Using foldr on a list of infinite lists-CodePudding

I am trying to write a function in Haskell, that does the following: You input a list of integers, for these integers, using map, there is a function applied to them that returns an infinite list of these integers. Then, I want to apply foldr to the list of lists, using union, so that the result will be the union of those lists in the list.

Now the problem is that when I do for example take 10 'function' [1,2], it will first calculate the infinite list for 1, and because it is an infinite list, it will never do this for 2. So then it returns only the first 10 elements of this infinite list of the first elements in the input list, with union applied to it, which is just the same list.

My question is: is there a way to create the infinite lists for all the elements in the input list at the same time, so that when I do take 10 'function' [1,2] for example, it will return the first 10 elements of the union of the infinite lists for 1 and 2. (I don't know the number of elements in the input list)

This is my code, to make it clearer:

pow :: Integer -> [Integer]
pow n = map (^n) [1, 2..]

function :: [Integer] -> [Integer]
function xs = foldr union [] (map pow xs)

CodePudding user response：

The union function works on arbitrary lists and removes duplicates, so it must first evaluate one of its arguments completely before it can continue with the other argument.

I think you want to explicitly introduce the assumption that your lists are sorted, then you can write an efficient function that merges (like the merge in a merge sort) the input lists and computes the union without needing to evaluate one of the lists before the other.

I don't know if such a merge function exists in a library, but you can pretty easily define it yourself:

-- | Computes the union of two sorted lists
merge :: Ord a => [a] -> [a] -> [a]
merge [] ys = ys
merge xs [] = xs
merge (x:xs) (y:ys)
  | x <= y    = x : merge (dropWhile (== x) xs) (dropWhile (== x) (y:ys))
  | otherwise = y : merge (x:xs) (dropWhile (== y) ys)

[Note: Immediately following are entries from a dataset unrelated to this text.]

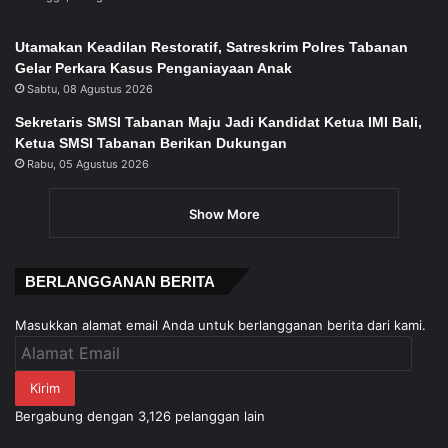
Utamakan Keadilan Restoratif, Satreskrim Polres Tabanan
Gelar Perkara Kasus Penganiayaan Anak
Sabtu, 08 Agustus 2026
Sekretaris SMSI Tabanan Maju Jadi Kandidat Ketua IMI Bali,
Ketua SMSI Tabanan Berikan Dukungan
Rabu, 05 Agustus 2026
Show More
BERLANGGANAN BERITA
Masukkan alamat email Anda untuk berlangganan berita dari kami.
Alamat
Email
Kirim
Bergabung dengan 3,126 pelanggan lain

Then your original fold with this new merge function should behave as desired:

ghci> pow n = map (^n) [1..]
ghci> function xs = foldr merge [] (map pow xs)
ghci> take 10 (function [2,3])
[1,4,8,9,16,25,27,36,49,64]

CodePudding user response：

If you intend the input and output lists to be sorted, check out data-ordlist. If you just want all the elements but don't care what order, try concat . transpose.